KEVIN BELMONTE (resident, Philstar.com)
I am bullish on our country’s prospects for 2007 and beyond. But beyond the obvious factors of sustained and consistent fiscal and economic reforms, peaceful elections, execution of lasting infrastructure programs, and enhanced security, we need to get serious about solving our overpopulation. Also, the gap between rich and poor continues to widen. We need to see more wealth trickle down.
ATTY. FELIPE L. GOZON (chairman, president and CEO, GMA Network Inc.)
Year 2007 opens the gateway for better opportunities in the market. A more creative business strategy is what is needed to help sustain our economic growth. Equally indispensable is the strong commitment to forge alliances in the business sector to obtain a globally competitive advantage in the world market. This can be made possible by adapting to new technological trends, risk-taking, in-depth market analysis, and a more customer-focused marketing strategy.
DENNIS MENDIOLA (CEO and president, Chikka Asia)
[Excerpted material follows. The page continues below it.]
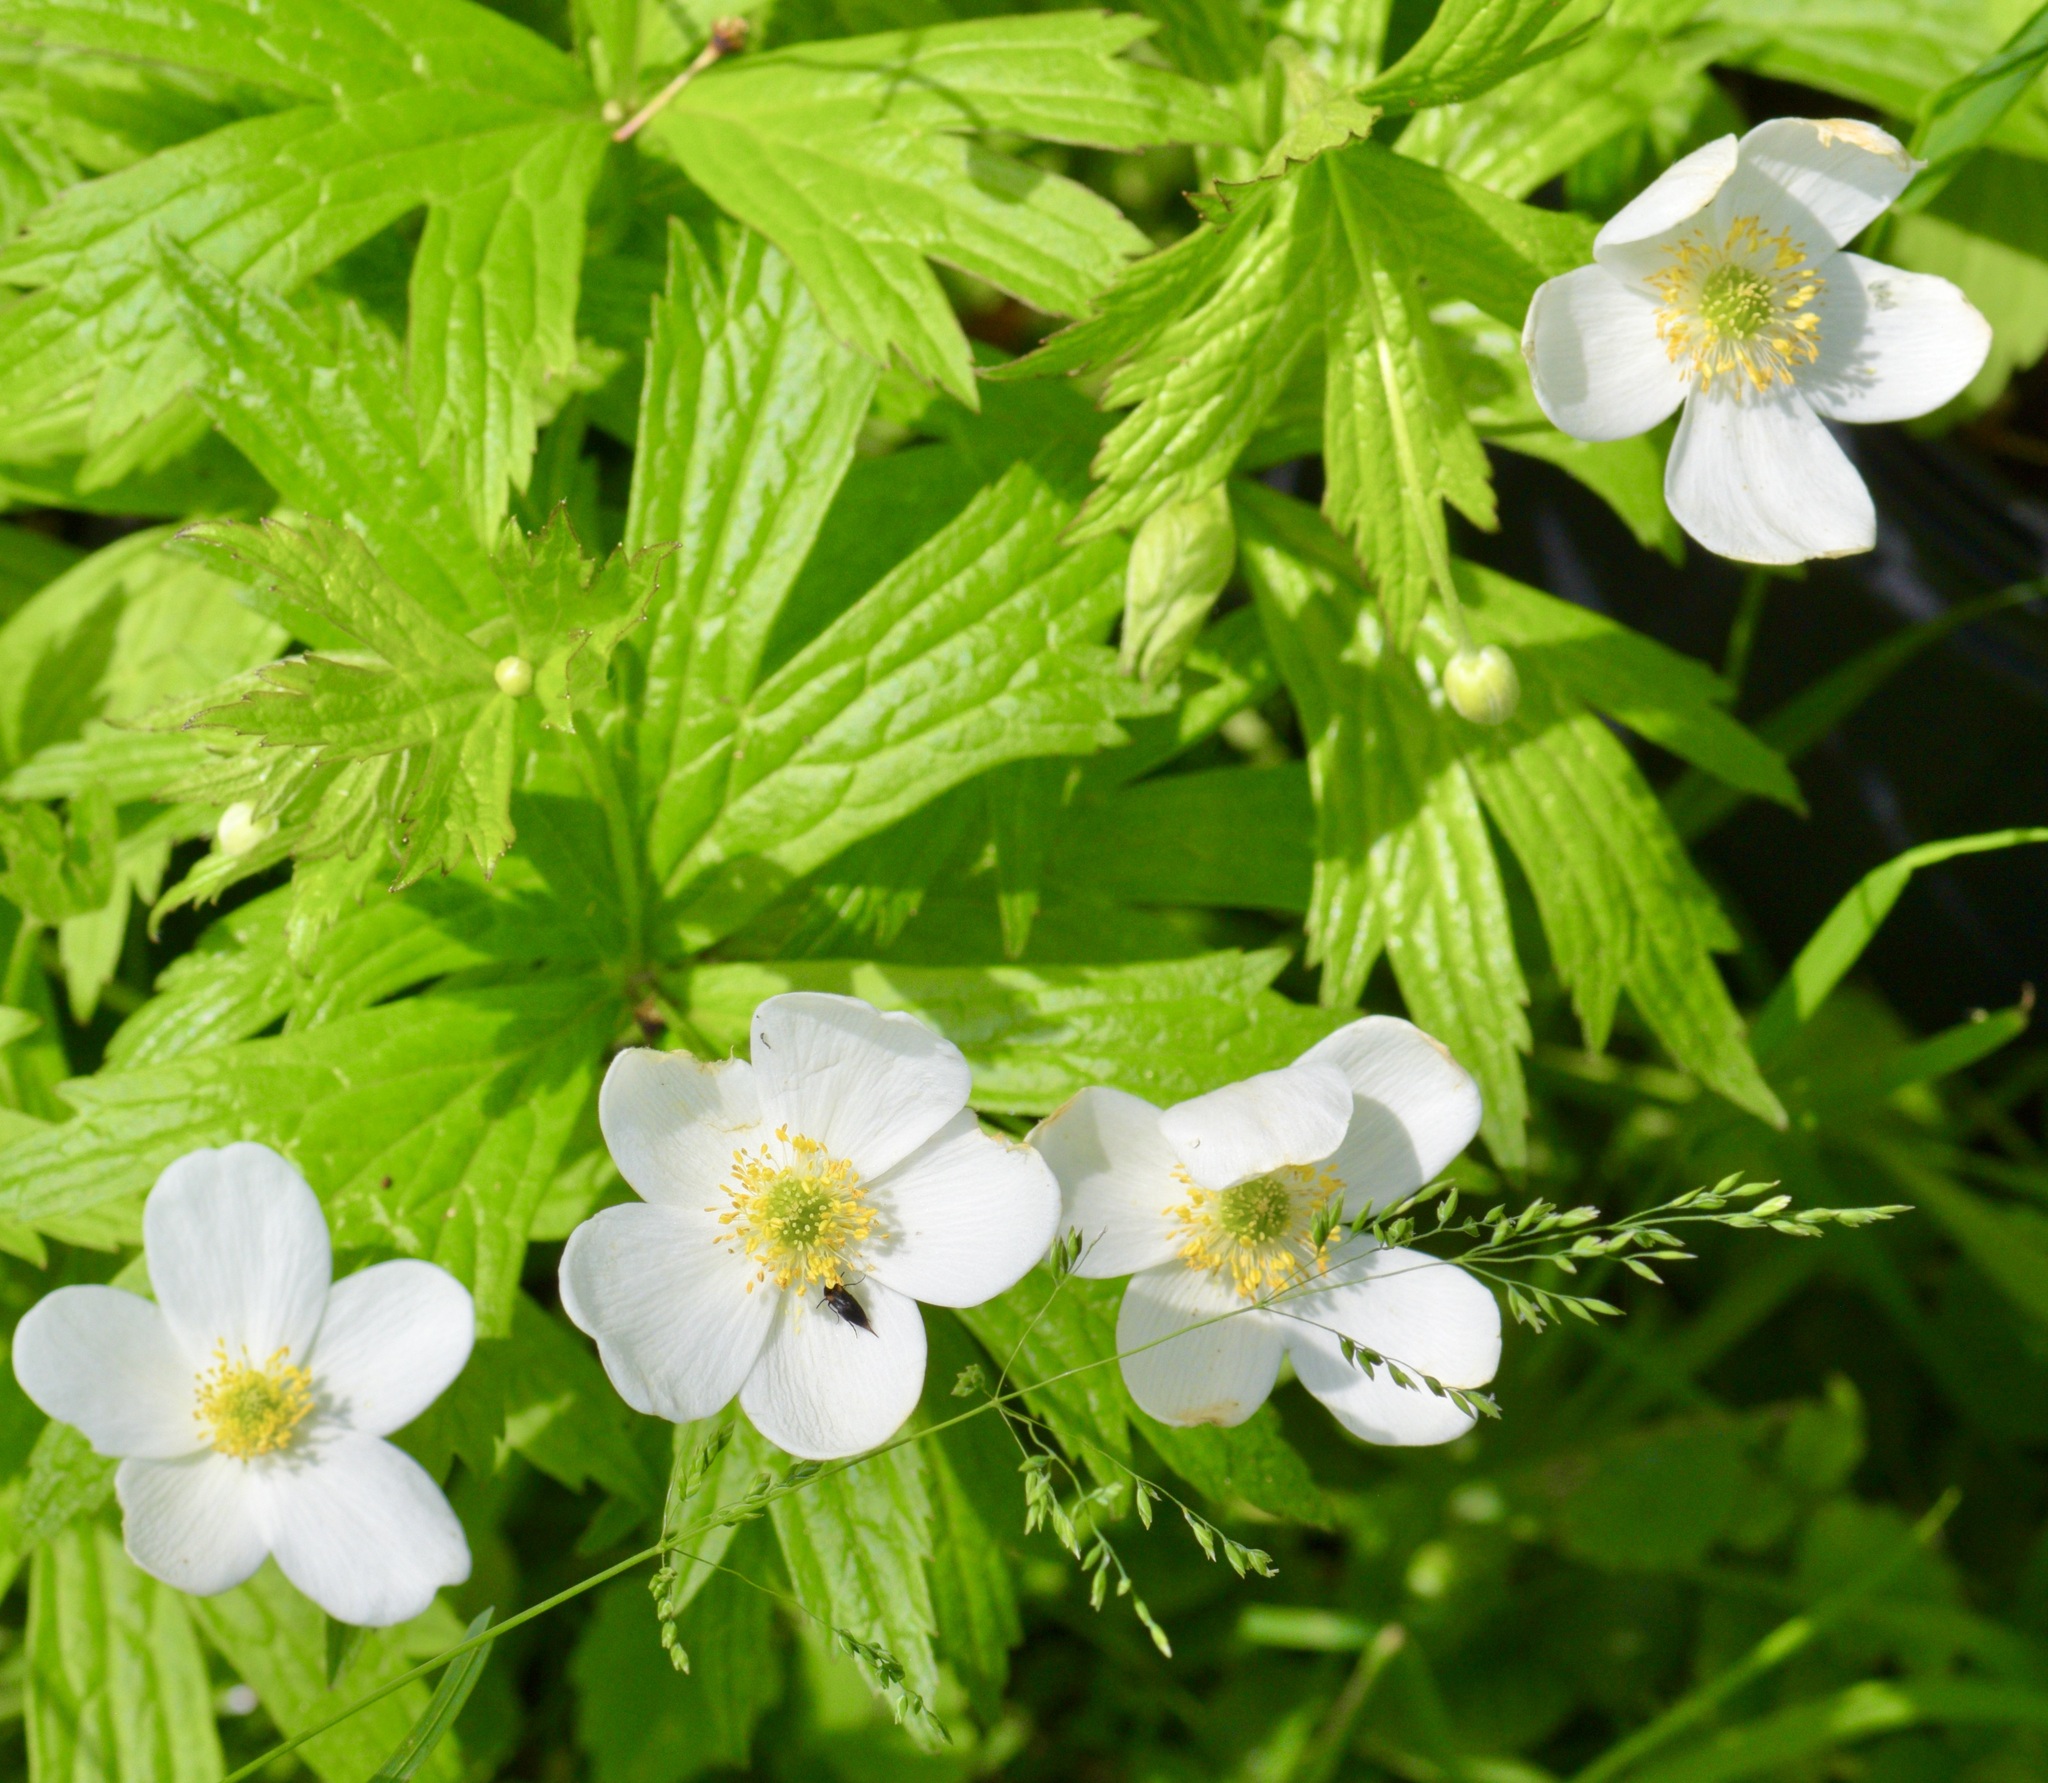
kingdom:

The peso will continue to hold value due to increased OFW remittances. This will also help contain fuel led inflation and lead to more disposable income for consumption. Election spending will also increase money supply which domestic entrepreneurs should take advantage of. The improved fiscal condition of the Philippines could lead to stable banking rates which would benefit local negosyantes. Stay the course. Muffle the political noise. Then we should be relatively ok.
DONNIE TANTOCO III (executive vice president, Shopwise Supercenter)
I believe that our macroeconomic situation will continue to improve in 2007. We should protect ourselves, however, from two main potential and external risks: a sudden increase in the price of energy and a sharp downturn in the US economy. Internally, a turbulent political environment will hurt business confidence and also derail past gains and continuing efforts to stabilize our country’s fiscal position. The government and private sectors need to work harder and more effectively together to address longstanding and fundamental weaknesses such as infrastructure, law and order, security, and education. Beyond the remittances from OFWs, there needs to be other and equally meaningful ways to trickle down the benefits of a growing economy to the majority of Filipinos.
GOV. LUIS RAYMUND VILLAFUERTE JR. (Camarines Sur governor)
2007 is the year to reap gains brought by the strong resilience and resurgence of the economy in 2006. The peso is on an upsurge, unemployment is low, the influx of tourists is encouraging, exports and agricultural activity are up, our credit rating is positive and investor confidence is stronger than ever. We are on the verge of a significant economic take-off and this year will be the realization of that. I foresee more long term investors taking a serious interest in the Philippines and a definite improvement in our image as an ideal hub for business. What is needed to sustain this is a better appreciation of what the National Government has been doing to give our people a more stable economic climate. We are slowly but steadily reaping the benefits of sound fiscal policies and we are certainly on the right track. What we must then do is to instill a keener sense of collective and united Filipino pride amongst our people. Let’s be positive, optimistic and hopeful because surely, better things are yet to come.